Bought a BRAND NEW ci4 3000 last Friday, and on its first trip out Saturday, I couldn't get the drag to tighten. I cranked it all the way down, and it would still let line out rather easily! Guess I'll just take it back to academy?


----------



## Dipsay (Apr 28, 2006)

Interesting.. Those reels have a 3 drag system. IOW, three drag washers/Key washer system. Generally you are right. You should be able to crank down and eventually the drag will tighten. If you are so inclined, take that retainer clip out at the top of the spool, get a small flat head screwdriver and take the key washers/ drag washers out and lay them out. They might have just a little too much grease from the factory. Wipe em off a bit and install. See if that helps. If not then see how many spacers are under the spool.might need to add one or two? Those are generally there to adjust the line feed back on the reel so that it is even, but ya never know. If that dont work..take it back...Dip


----------



## Bantam1 (Jun 26, 2007)

Are you running braided line on this reel? Did you remove the sticker around the spool arbor that says "Remove before use"?


----------



## Swamp Root (May 12, 2009)

Bantam1 said:


> Are you running braided line on this reel? Did you remove the sticker around the spool arbor that says "Remove before use"?

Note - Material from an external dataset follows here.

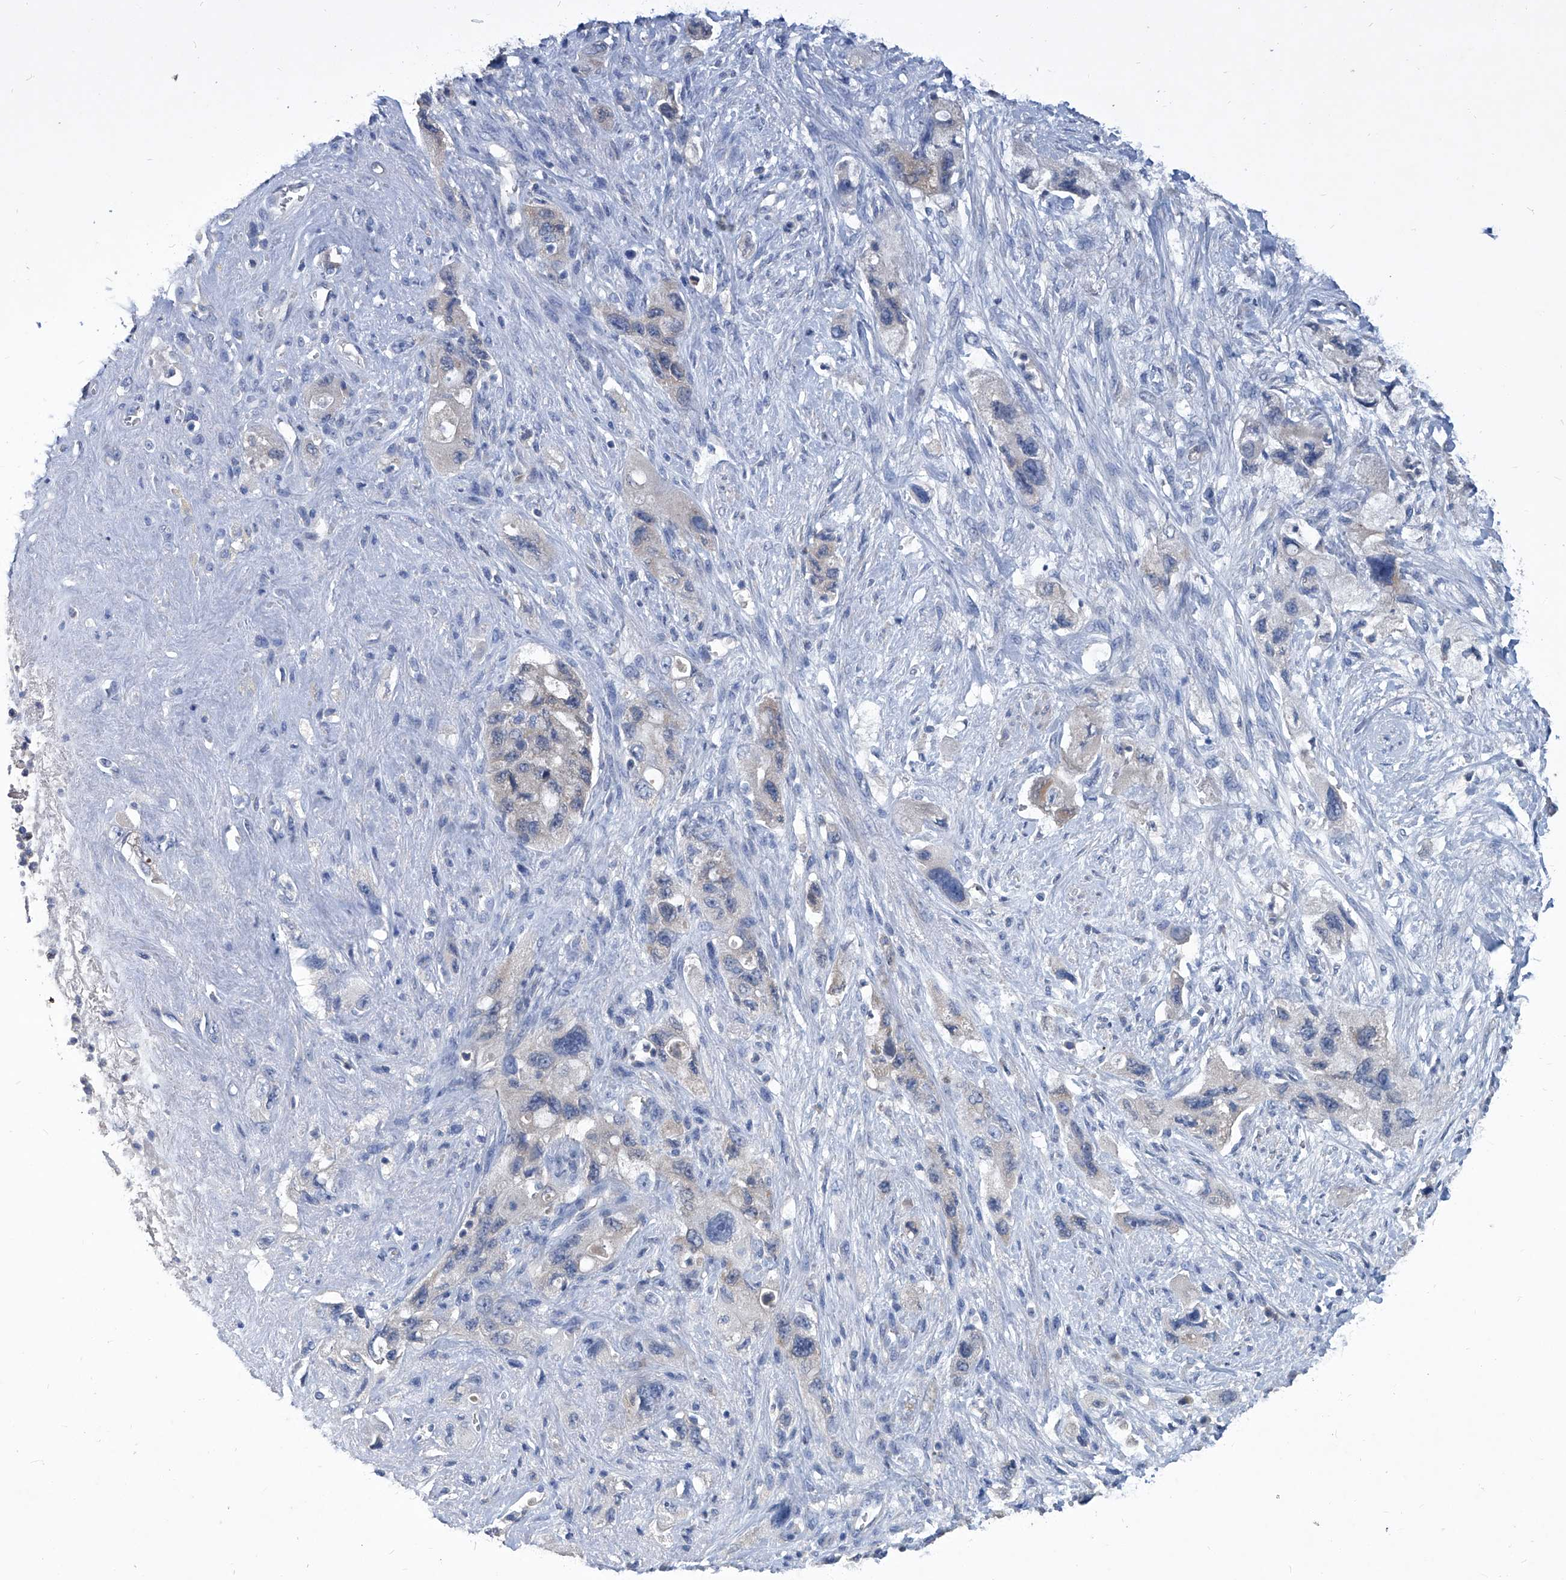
{"staining": {"intensity": "negative", "quantity": "none", "location": "none"}, "tissue": "pancreatic cancer", "cell_type": "Tumor cells", "image_type": "cancer", "snomed": [{"axis": "morphology", "description": "Adenocarcinoma, NOS"}, {"axis": "topography", "description": "Pancreas"}], "caption": "This is an immunohistochemistry image of human adenocarcinoma (pancreatic). There is no staining in tumor cells.", "gene": "MTARC1", "patient": {"sex": "female", "age": 73}}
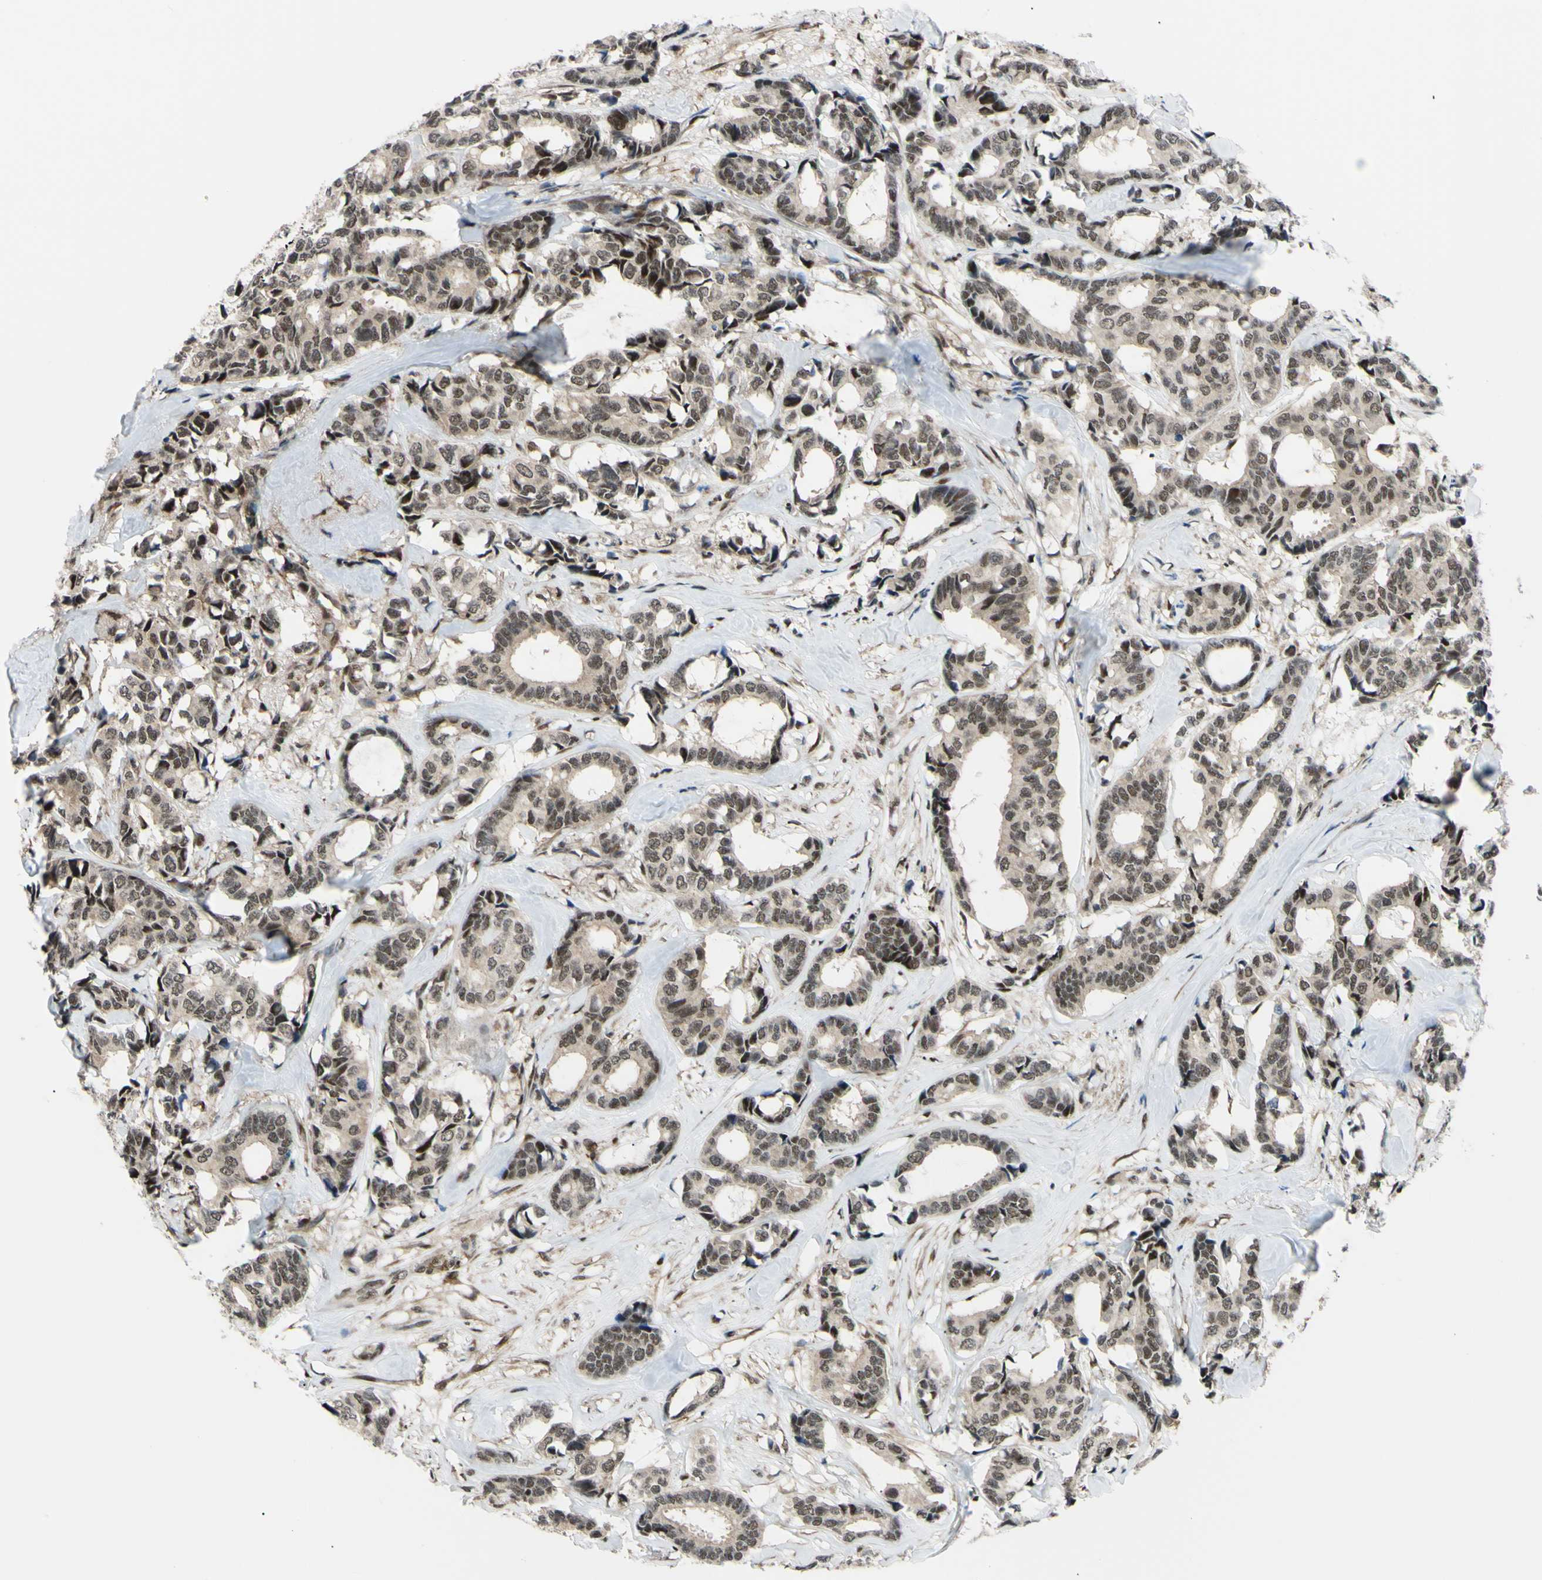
{"staining": {"intensity": "moderate", "quantity": ">75%", "location": "nuclear"}, "tissue": "breast cancer", "cell_type": "Tumor cells", "image_type": "cancer", "snomed": [{"axis": "morphology", "description": "Duct carcinoma"}, {"axis": "topography", "description": "Breast"}], "caption": "Immunohistochemistry (IHC) staining of invasive ductal carcinoma (breast), which shows medium levels of moderate nuclear staining in approximately >75% of tumor cells indicating moderate nuclear protein staining. The staining was performed using DAB (3,3'-diaminobenzidine) (brown) for protein detection and nuclei were counterstained in hematoxylin (blue).", "gene": "THAP12", "patient": {"sex": "female", "age": 87}}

LOL, yes I removed the sticker... yes, I am using 40lb 832 on this reel. Buddy of mine has a 2500 and 4000, and we compared yesterday, both of his reels would tighten without a problem. I bought this reel to throw corks exclusively, Saturday morning during the GRS tournament I was having to hold the spool during hookset so the drag wouldn't slip out... lost a nice red early due to this!


----------



## Swamp Root (May 12, 2009)

Dipsay said:


> Interesting.. Those reels have a 3 drag system. IOW, three drag washers/Key washer system. Generally you are right. You should be able to crank down and eventually the drag will tighten. If you are so inclined, take that retainer clip out at the top of the spool, get a small flat head screwdriver and take the key washers/ drag washers out and lay them out. They might have just a little too much grease from the factory. Wipe em off a bit and install. See if that helps. If not then see how many spacers are under the spool.might need to add one or two? Those are generally there to adjust the line feed back on the reel so that it is even, but ya never know. If that dont work..take it back...Dip


Dipsay, I am a rookie spinning reel user... thing would probly blow up if i remove the first screw lol! Thanks for the info... I still have the receipt, so might just return


----------



## Bantam1 (Jun 26, 2007)

Did you use any tape or backing on the spool arbor before you loaded it with braided line?


----------



## george.maness86 (May 29, 2012)

Bantam1 said:


> Did you use any tape or backing on the spool arbor before you loaded it with braided line?


Good point!! I had a friend that had the same problem but on a baitcaster, come to find out the line was slipping on the spool and the drag worked just fine.


----------



## Swamp Root (May 12, 2009)

Bantam1 said:


> Did you use any tape or backing on the spool arbor before you loaded it with braided line?


No, I sure didn't... I was told it wasn't needed by a buddy of mine. I always put a mono backing on my baitcasters... I don't think that was the problem, because I could hear the drag clicking as I pulled line off.


----------



## george.maness86 (May 29, 2012)

If your string spinning (slipping) on the reel was the problem you would be able to pull string and not see the spool moving. Is this the case?


----------



## Bantam1 (Jun 26, 2007)

That will cause a false drag problem like you have described. Use some backing and I bet your reel will work like it is supposed to.


----------